Par ailleurs, M. [W] [T] et Mme [Q] [G] [T] seront condamnés solidairement à payer à l’OPH Habitat 70 à compter de la résiliation du bail, une indemnité d’occupation égale au montant actuel du loyer et des charges (octobre 2025), soit 637,41 euros.
La demande d’indemnité d’occupation pour le garage est sans objet, puisqu’il a été libéré le 19 juin 2025.
IV. SUR LES DEMANDES ACCESSOIRES :
En application de l’article 696 du code de procédure civile, M. [W] [T] et Mme [Q] [G] [T], parties perdantes, supporteront in solidum la charge des dépens, qui comprendront notamment le coût du commandement de payer, de la notification à la CCAPEX, et de l’assignation.
En l’espèce, l’équité et les situations économiques respectives des parties commandent de ne pas faire application de l’article 700 du code de procédure civile et de débouter l’OPH Habitat 70 de sa demande formulée à ce titre.

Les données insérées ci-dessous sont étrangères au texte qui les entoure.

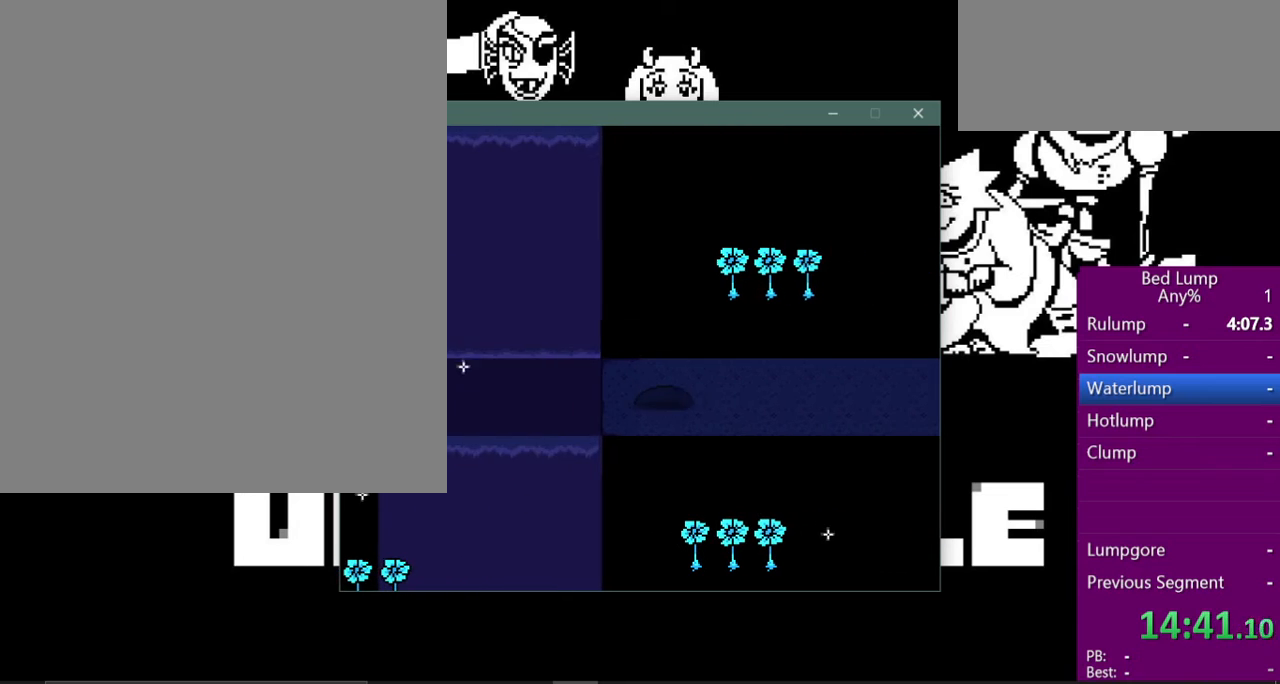
{"keys": ["right", "x"], "events": []}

Le jugement est de plein droit exécutoire par provision.
PAR CES MOTIFS,
Le juge des contentieux de la protection,
DECLARE recevable la demande de résiliation formée par l’Office Public de l’Habitat de Haute-Saône Habitat 70 ;
CONSTATE que les conditions d’acquisition de la clause résolutoire figurant au bail conclu le 26 août 2023 entre l’Office Public de l’Habitat de Haute-Saône Habitat 70 d’une part, et M. [W] [T] et Mme [Q] [G] [T] d’autre part, concernant le logement n°[Adresse 4] [Localité 3] sont réunies à la date du 8 juillet 2025;
CONDAMNE M. [W] [T] et Mme [Q] [G] [T] à verser à l’Office Public de l’Habitat de Haute-Saône Habitat 70 la somme de 536,24 euros (décompte comprenant le mois d’octobre 2025), avec les intérêts au taux légal à compter de l’assignation du 19 août 2025;
AUTORISE M. [W] [T] et Mme [Q] [G] [T] à s’acquitter de cette somme, outre le loyer et les charges courants, en 26 mensualités de 20,00 euros chacune et une 27ème mensualité qui soldera la dette en principal et intérêts ;
PRECISE que chaque mensualité devra intervenir avant le 10 de chaque mois et pour la première fois le 10 du mois suivant la signification du présent jugement ;
SUSPEND les effets de la clause résolutoire pendant l’exécution des délais accordés ;
DIT que si les délais accordés sont entièrement respectés, la clause résolutoire sera réputée n’avoir jamais été acquise et la résiliation judiciaire sera réputée n’avoir jamais été prononcée;
DIT qu’en revanche, toute mensualité, qu’elle soit due au titre du loyer et des charges courants ou de l’arriéré, restée impayée sept jours après l’envoi d’une mise en demeure par lettre recommandée avec avis de réception justifiera :
* que la clause résolutoire retrouve son plein effet;
* que le solde de la dette devienne immédiatement exigible ;
* qu’à défaut pour M. [W] [T] et Mme [Q] [G] [T] d’avoir volontairement libéré les lieux dans les deux mois de la délivrance d’un commandement de quitter les lieux, l’Office Public de l’Habitat de Haute-saône Habitat 70 puisse faire procéder à leur expulsion ainsi qu’à celle de tous les occupants de son chef, avec le concours d’un serrurier et de la force publique si besoin est ;
* que M. [W] [T] et Mme [Q] [G] [T] soient condamnés solidairement à verser à l’Office Public de l’Habitat de Haute-saône Habitat 70 une indemnité mensuelle d’occupation égale à 637,41 euros, jusqu’à la date de la libération effective et définitive des lieux caractérisée par la remise des clés au bailleur ou à son mandataire ;
CONDAMNE in solidum M. [W] [T] et Mme [Q] [G] [T] aux dépens, qui comprendront notamment notamment le coût du commandement de payer, de la notification à la CCAPEX, et de l’assignation;
DEBOUTE l’Office Public de l’Habitat de Haute-Saône Habitat 70 de sa demande au titre de l’article 700 du code de procédure civile ;
REJETTE les demandes plus amples ou contraires ;
RAPPELLE que le jugement est de plein droit exécutoire par provision.